Sweet Potato Falafel 
(served with yoghurt labneh)

  • Makes 4 adult portions or 8 baby portions
  • Preparation time 20 minutes
  • Cooking time 30 minutes.
  • Gluten-free, nut-free, vegetarian, dairy-free (omit fresh cheeses), vegan (omit fresh cheeses)

Ingredients:

– 300 g (10½ oz) orange-red sweet potato, peeled and diced1 red onion, chopped
– 2 garlic cloves, peeled
– 500 g (1 lb 2 oz/2 cups) cooked chickpeas, rinsed and well drained
– 40 g (1½ oz/¹⁄³ cup) besan (chickpea) flour
– 1 large handful flat-leaf (Italian) parsley leaves
– 1 large handful coriander (cilantro) leaves
– grated zest of 1 unwaxed lemon
– 2 teaspoons ground cumin
– 1 teaspoon ground coriander

Method:

  • Preheat the oven to 200°C (400°F). Grease a large baking tray with olive oil.
  • Put the sweet potato, red onion and garlic cloves in a food processor, and pulse a few times until everything is finely chopped. Be careful not to over-process; otherwise your falafel will end up 
like little balls of mashed potato.
  • Add the remaining ingredients, and pulse again until everything is well combined (you may need 
to scrape down the sides). Empty into a large bowl.
  • Use your hands to scoop the mixture, and shape into 15–20 balls or patties. As you do this, squeeze the mixture well to remove any extra liquid and ensure that the ingredients bind together as they cook. If you feel that the mix may crumble, stir in some additional besan flour at this stage.
  • Brush or spray the falafel with extra olive oil and bake for 30 minutes.
  • Divide the falafel among large serving bowls, and heap in a mix 
of other foods to make a mini platter or bowl.
  • For little ones I advise against serving this in an actual bowl because you’ll end up with a mega mess rather than 
a mini mezze. Place two or three options in front of them to choose from, and go from there.

Yoghurt Labneh:

“Quite a few of my recipes use labneh – a creamy, fresh yoghurt cheese,” says Vanessa Clarkson. “As it contains no salt, it’s perfect for little ones and making it from scratch also yields a generous measure of whey.”
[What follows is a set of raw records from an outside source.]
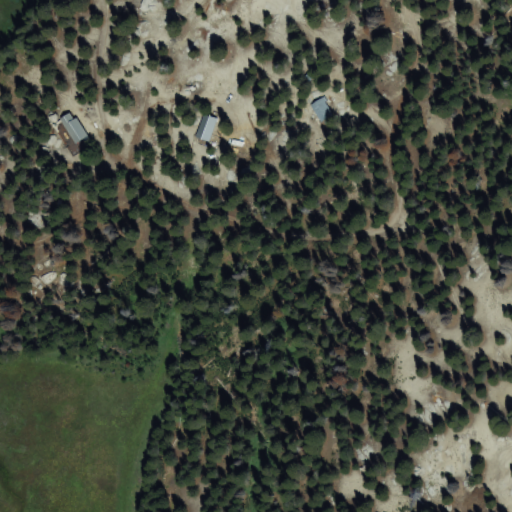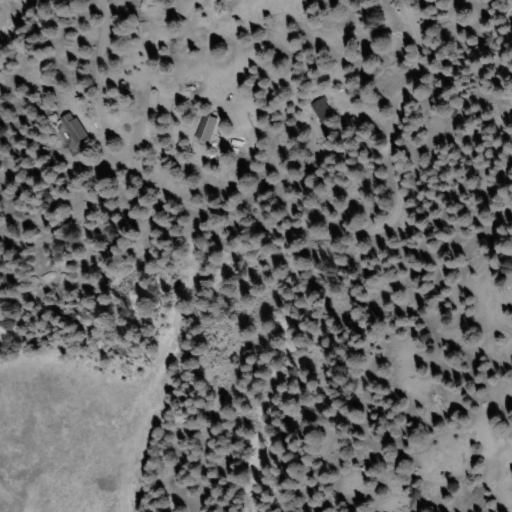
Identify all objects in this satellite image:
building: (75, 134)
road: (264, 224)
road: (87, 267)
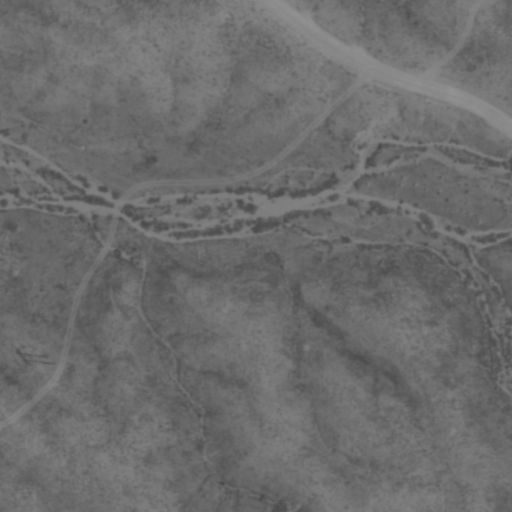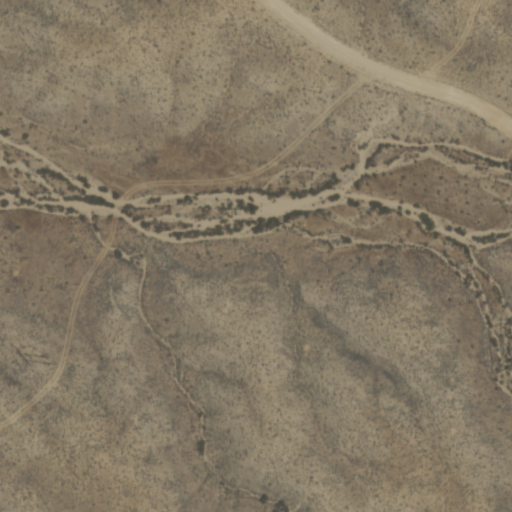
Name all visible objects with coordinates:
road: (411, 70)
power tower: (53, 360)
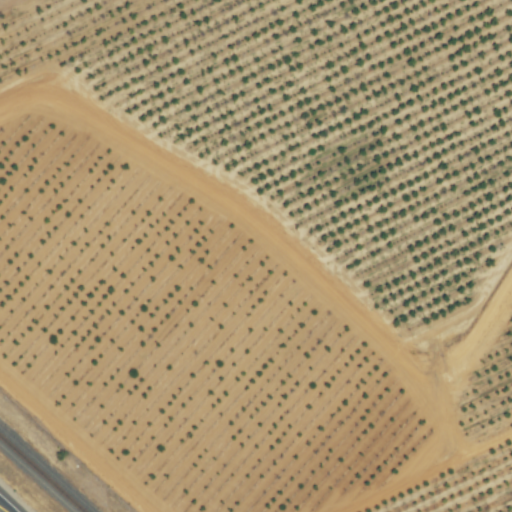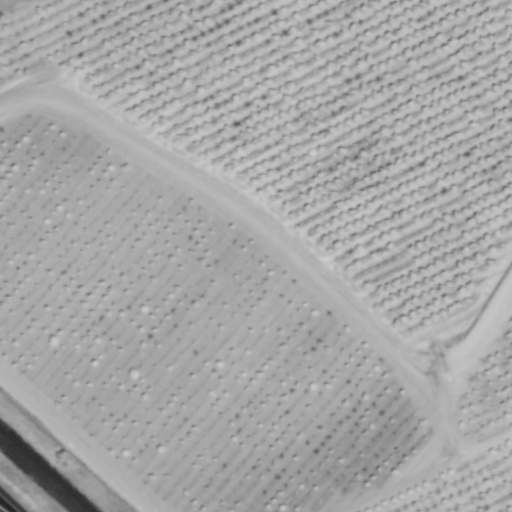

  • Take a clean, un-dyed baby muslin or cheesecloth, and lay it flat on a plate.
  • Scoop out a large tub of full-fat Greek-style yoghurt (ideally organic) into the centre of the cloth, and bring the edges together to make a pouch.
  • Twist the cloth and wrap the ‘tail’ around the handle of a wooden spoon (or similar), then secure so that the pouch is dangling.
  • Place the spoon over the top of a large jug or bowl, and place in the refrigerator.
  • Strain the yoghurt for at least a day.

Internationally renowned nutrition expert and mother of two, Vanessa Clarkson, is a registered dietician, wholefood nutrition expert, cook and writer. In a career spanning over a decade Vanessa has worked tirelessly to advocate for change in the food we eat by advising some of the world’s largest food and drink companies on the things they can do to improve the nutritional content of their products and market them in a more responsible way. She has a Masters’ Degree in Food Policy and is recognised widely in her field, currently acting as an advisor to the Australian government on food and nutrition issues. She now lives, writes and cooks on the Mornington Peninsula.